Authorities are now searching a landfill outside of Savannah, Georgia for a 20-month-old baby boy missing since Oct. 5.
As Oxygen.com previously reported, police said last week that they believe Quinton Simon is likely dead and identified his mother, Leilani Simon, as the lead suspect.
“We believe that he was placed in a specific dumpster at a specific location, and it was brought here by regular means of disposal,” Chatham County Police Chief Jeff Hadley told reporters during a news conference on Tuesday. “I have every belief that we will find his remains here at the landfill.”
Dozens of FBI agents are assisting police with the search at the landfill, Will Clarke, a supervisory agent for the bureau’s satellite office in Savanah told the Associated Press.
“We did not want to end up at this point, but the evidence has taken us here,” Clarke said according to ABC affiliate WJCL. “We’re not just randomly searching this landfill.
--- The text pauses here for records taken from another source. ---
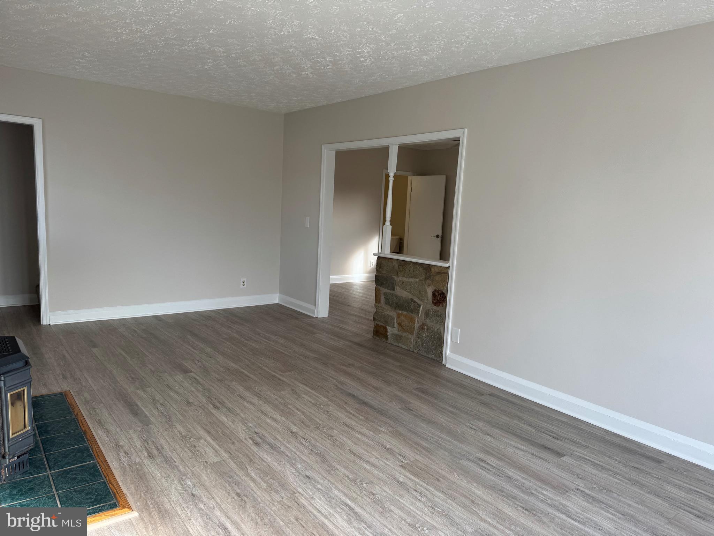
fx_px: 495
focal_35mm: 24
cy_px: 268
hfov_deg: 71.6
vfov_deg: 56.8
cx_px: 357
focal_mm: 6.76
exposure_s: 1/123
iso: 50
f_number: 1.78
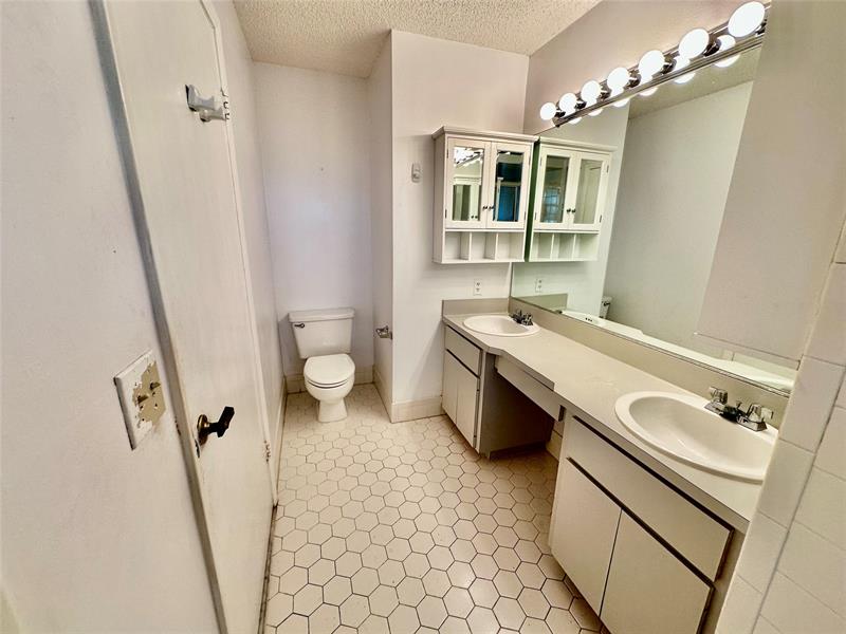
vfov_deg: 85.7
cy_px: 317
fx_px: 342
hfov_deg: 102.1
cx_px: 423
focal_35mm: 14
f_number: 2.2
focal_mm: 2.22
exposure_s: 1/120
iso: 100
We have evidence — specific evidence that leads us to this large property.”
Agents from Quantico and Atlanta have joined other officers already assigned to the Savannah area to search the landfill, WJCL reported.
“This will not be quick, it will not be easy, and the outcome is uncertain,” Clarke said, according to AP.
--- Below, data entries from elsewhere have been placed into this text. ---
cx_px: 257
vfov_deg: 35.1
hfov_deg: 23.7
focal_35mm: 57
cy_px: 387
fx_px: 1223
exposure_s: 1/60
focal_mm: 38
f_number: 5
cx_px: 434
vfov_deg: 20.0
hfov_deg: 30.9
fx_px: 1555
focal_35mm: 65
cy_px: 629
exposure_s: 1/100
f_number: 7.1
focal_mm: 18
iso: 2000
According to multiple reports, the relationship between Leilani Simon and her mother, Billie Jo Howell, who had legal custody of Quinton and his two other siblings, was strained in the weeks leading up to the boy’s disappearance.
Simon and her boyfriend lived with Howell, who was trying to have the couple evicted from her home, according to local news station WTOC-TV.
Simon accused her mother of pushing her against a wall after they argued over laundry on Sept. 7, AP reported citing a police report.
On Sept. 8, Howell initiated proceedings with the Chatham County Magistrate to have the couple kicked out of her home.
Nearly three weeks later, on Sept. 28, a Superior Court Judge ordered Simon to pay $150 a month in child support.
One week later, she reported the little boy missing.
“We’re not ready to charge anyone yet,” Hadley told reporters on Tuesday when asked why no arrests or charges had been made. “We still have work to do. We still have an investigation to do. We’re not going to do anything preemptively that would harm a future prosecution.”
WTOC also reported that Simon was in Chatham County Juvenile Court for a preliminary hearing about the custody and safety of Quinton’s two other siblings — a six-month-old and a three-year-old — on Monday.
The station said their reporters were forced to leave after the judge barred cameras from the hearing. Others were placed under a gag order and not permitted to discuss what happened during the hearing.
These hearings typically take place about three days after a child has been removed from the home under an emergency order, WTOC reported.
“She hasn’t always done the right thing,” Howell said of her daughter after Simon was reported missing, according to WJCL. “Sometimes she does really great, sometimes she doesn’t. I don’t know what to think right now. I don’t know what to believe, because I don’t think anybody ever believes this is going to happen to them. I don’t know if I can trust her, or I don’t. I just know I’m hurting, and I want this baby home. He’s, my baby.”